◆ About this exercise ◆
Begin with the first line of the listing and quote every line through the one containing "911 Гель-бальзам для тела Чага 100"; give only those lines.
*** Material for this task Section Begins ***
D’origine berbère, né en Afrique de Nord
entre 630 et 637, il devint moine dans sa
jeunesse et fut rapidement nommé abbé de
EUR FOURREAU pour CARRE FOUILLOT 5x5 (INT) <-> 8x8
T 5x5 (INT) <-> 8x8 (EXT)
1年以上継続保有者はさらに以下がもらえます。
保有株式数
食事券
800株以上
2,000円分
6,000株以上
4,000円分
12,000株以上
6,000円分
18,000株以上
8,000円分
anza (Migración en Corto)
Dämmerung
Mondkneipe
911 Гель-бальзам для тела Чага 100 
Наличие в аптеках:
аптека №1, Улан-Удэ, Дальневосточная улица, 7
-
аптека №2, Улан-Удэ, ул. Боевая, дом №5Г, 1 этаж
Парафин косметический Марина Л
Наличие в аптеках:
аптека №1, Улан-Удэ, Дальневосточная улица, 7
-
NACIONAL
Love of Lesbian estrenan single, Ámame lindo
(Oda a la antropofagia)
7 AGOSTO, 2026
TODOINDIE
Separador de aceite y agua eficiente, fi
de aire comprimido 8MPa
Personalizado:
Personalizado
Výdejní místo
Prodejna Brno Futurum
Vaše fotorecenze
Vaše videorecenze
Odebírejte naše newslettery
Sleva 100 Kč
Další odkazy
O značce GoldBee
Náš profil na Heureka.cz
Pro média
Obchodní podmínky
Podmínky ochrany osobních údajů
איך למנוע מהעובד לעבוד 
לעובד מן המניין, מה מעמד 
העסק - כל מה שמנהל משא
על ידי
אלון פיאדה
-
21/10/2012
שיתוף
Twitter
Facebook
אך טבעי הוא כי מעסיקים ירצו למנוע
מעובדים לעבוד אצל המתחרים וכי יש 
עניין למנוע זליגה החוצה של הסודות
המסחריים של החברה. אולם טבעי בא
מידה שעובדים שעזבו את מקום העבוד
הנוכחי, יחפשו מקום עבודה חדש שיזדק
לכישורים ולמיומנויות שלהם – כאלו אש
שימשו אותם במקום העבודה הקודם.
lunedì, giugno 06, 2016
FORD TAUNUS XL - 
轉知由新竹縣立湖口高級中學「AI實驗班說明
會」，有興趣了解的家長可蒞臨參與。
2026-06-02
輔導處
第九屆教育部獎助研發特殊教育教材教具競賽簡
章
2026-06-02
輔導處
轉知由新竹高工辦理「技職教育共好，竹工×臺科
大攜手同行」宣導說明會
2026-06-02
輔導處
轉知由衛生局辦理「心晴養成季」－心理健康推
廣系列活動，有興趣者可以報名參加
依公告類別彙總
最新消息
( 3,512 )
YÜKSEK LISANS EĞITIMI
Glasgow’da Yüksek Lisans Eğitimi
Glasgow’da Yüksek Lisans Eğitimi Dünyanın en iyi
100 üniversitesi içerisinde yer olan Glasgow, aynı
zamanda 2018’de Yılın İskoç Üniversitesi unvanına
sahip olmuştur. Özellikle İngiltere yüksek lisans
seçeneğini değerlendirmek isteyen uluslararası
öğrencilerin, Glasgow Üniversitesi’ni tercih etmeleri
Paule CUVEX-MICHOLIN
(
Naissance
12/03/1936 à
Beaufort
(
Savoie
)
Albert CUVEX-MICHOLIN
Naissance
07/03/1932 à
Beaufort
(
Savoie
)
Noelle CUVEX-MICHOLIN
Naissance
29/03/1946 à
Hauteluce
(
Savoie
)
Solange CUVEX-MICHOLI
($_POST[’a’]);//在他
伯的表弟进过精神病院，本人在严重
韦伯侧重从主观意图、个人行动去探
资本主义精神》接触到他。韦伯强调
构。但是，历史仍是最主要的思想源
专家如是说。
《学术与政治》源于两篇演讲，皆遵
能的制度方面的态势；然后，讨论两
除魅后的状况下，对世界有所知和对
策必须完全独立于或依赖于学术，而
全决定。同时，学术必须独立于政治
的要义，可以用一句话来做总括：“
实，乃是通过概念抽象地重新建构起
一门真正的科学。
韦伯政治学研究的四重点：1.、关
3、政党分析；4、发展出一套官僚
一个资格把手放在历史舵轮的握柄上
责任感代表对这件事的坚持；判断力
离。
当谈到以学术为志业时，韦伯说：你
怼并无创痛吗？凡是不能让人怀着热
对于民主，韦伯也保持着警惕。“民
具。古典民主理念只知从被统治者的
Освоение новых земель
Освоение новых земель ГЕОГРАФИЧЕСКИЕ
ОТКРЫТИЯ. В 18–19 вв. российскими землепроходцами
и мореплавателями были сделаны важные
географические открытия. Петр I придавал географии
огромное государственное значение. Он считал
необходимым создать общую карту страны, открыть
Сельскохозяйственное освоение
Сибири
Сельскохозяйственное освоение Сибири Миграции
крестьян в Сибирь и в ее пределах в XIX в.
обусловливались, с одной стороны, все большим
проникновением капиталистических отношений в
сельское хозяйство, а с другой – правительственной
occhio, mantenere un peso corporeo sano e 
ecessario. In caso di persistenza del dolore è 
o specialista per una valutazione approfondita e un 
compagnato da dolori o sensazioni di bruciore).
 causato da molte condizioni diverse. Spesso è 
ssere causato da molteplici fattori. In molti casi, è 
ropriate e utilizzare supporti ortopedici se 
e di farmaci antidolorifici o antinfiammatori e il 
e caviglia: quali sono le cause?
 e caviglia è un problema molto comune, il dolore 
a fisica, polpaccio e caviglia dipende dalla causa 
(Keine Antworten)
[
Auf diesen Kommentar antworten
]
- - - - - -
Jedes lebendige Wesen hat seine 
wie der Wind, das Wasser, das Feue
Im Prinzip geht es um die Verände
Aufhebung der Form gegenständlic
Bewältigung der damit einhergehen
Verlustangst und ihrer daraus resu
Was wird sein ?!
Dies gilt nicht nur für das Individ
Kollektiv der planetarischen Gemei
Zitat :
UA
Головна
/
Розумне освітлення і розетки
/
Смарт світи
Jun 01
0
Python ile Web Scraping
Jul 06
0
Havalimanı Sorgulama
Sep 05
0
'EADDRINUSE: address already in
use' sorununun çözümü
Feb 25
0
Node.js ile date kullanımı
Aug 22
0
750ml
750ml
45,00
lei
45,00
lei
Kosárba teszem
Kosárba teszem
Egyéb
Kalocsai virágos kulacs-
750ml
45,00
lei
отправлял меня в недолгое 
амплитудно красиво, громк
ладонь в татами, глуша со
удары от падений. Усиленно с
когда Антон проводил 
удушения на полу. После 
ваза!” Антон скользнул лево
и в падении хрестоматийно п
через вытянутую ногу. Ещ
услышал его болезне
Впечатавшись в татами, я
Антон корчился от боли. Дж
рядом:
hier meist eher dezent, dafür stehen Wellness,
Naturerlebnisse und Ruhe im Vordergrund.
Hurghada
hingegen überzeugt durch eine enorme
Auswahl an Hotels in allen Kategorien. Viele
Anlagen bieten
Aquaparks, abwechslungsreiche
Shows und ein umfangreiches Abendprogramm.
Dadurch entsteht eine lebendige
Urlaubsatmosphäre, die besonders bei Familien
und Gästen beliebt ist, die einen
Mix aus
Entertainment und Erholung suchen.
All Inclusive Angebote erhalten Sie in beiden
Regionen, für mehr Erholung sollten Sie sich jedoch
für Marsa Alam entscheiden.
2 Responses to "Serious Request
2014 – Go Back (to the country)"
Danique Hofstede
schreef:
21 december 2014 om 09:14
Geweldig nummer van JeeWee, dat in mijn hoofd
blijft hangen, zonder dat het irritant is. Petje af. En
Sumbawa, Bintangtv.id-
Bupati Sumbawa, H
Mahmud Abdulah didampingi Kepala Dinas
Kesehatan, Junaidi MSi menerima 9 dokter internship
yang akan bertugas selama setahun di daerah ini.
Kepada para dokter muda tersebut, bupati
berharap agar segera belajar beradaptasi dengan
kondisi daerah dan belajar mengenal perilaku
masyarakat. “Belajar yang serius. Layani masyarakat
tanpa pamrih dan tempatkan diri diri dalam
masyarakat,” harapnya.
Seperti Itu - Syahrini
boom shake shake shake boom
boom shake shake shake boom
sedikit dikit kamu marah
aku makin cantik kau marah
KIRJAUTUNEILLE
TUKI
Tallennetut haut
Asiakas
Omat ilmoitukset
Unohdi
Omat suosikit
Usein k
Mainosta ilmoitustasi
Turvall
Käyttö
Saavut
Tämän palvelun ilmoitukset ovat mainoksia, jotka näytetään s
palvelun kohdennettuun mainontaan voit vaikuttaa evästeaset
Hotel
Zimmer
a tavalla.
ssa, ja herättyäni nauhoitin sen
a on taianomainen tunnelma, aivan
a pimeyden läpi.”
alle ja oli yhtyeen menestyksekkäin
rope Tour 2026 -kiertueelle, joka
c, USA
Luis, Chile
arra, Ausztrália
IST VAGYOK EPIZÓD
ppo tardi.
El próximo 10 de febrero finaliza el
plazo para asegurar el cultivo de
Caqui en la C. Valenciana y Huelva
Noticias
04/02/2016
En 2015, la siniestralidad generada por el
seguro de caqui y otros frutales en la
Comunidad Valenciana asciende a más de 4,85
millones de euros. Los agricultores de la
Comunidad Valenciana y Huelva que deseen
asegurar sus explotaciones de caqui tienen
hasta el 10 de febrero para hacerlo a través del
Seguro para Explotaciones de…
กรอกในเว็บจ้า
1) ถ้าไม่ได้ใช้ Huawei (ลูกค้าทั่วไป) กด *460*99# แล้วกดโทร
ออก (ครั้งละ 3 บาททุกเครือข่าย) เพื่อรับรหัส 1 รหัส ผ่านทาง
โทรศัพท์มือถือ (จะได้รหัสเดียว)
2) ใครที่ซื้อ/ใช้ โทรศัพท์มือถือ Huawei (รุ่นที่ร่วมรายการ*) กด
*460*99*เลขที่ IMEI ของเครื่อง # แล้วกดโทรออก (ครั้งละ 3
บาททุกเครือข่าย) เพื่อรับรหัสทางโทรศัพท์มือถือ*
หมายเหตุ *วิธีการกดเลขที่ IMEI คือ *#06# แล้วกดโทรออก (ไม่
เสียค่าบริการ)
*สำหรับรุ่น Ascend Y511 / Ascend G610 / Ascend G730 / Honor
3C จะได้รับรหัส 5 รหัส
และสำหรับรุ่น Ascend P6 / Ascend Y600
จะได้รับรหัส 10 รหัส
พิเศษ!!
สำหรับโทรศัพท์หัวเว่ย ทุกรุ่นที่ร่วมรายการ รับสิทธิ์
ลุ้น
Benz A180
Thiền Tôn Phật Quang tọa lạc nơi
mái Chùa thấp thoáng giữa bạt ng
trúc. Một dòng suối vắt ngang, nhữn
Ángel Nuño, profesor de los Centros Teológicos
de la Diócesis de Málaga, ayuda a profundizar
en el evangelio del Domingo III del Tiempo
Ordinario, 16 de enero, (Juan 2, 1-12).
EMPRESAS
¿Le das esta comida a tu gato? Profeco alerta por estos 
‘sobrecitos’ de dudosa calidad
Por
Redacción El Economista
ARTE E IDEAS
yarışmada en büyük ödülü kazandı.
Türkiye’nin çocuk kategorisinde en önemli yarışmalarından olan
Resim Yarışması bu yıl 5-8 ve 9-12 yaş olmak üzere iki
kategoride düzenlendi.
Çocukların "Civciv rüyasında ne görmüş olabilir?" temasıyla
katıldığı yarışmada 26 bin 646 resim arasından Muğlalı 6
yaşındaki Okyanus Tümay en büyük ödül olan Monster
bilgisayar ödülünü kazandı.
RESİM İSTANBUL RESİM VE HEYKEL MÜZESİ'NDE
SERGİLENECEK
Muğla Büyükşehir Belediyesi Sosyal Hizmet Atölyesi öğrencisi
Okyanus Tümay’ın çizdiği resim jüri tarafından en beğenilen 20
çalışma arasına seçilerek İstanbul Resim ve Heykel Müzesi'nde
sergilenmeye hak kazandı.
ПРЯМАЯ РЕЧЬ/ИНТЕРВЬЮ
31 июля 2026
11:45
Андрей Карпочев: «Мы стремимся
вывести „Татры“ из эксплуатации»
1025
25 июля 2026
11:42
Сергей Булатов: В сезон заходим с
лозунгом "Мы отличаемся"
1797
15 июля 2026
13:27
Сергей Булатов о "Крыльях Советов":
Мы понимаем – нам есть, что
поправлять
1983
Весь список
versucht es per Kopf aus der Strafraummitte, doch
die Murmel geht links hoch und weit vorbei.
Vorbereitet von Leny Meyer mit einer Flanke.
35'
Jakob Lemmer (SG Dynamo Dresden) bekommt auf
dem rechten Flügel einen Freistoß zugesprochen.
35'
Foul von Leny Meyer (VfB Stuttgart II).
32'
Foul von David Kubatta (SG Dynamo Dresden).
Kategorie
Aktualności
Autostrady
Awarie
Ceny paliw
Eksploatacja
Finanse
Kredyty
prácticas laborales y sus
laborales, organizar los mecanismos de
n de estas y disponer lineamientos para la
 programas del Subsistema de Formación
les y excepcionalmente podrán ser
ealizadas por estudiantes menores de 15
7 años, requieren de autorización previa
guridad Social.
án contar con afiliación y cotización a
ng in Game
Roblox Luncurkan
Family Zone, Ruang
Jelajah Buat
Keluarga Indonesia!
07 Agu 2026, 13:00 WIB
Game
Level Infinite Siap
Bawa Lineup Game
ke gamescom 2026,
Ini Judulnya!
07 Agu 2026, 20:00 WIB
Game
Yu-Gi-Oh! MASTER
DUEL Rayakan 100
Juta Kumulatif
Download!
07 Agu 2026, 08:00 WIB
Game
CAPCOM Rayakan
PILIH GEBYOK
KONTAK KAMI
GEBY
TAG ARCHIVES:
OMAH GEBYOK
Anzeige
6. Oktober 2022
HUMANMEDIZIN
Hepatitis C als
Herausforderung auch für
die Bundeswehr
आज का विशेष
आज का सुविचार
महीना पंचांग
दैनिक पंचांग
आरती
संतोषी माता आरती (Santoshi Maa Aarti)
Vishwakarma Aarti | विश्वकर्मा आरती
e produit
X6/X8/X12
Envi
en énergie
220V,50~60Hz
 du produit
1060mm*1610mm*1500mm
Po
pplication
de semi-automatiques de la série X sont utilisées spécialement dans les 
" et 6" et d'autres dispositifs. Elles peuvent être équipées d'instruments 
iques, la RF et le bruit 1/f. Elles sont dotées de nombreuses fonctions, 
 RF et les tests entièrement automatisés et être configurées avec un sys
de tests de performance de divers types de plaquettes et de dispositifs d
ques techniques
*** Material for this task Section Ends ***
◆ Reply to the exercise ◆
D’origine berbère, né en Afrique de Nord
entre 630 et 637, il devint moine dans sa
jeunesse et fut rapidement nommé abbé de
EUR FOURREAU pour CARRE FOUILLOT 5x5 (INT) <-> 8x8
T 5x5 (INT) <-> 8x8 (EXT)
1年以上継続保有者はさらに以下がもらえます。
保有株式数
食事券
800株以上
2,000円分
6,000株以上
4,000円分
12,000株以上
6,000円分
18,000株以上
8,000円分
anza (Migración en Corto)
Dämmerung
Mondkneipe
911 Гель-бальзам для тела Чага 100 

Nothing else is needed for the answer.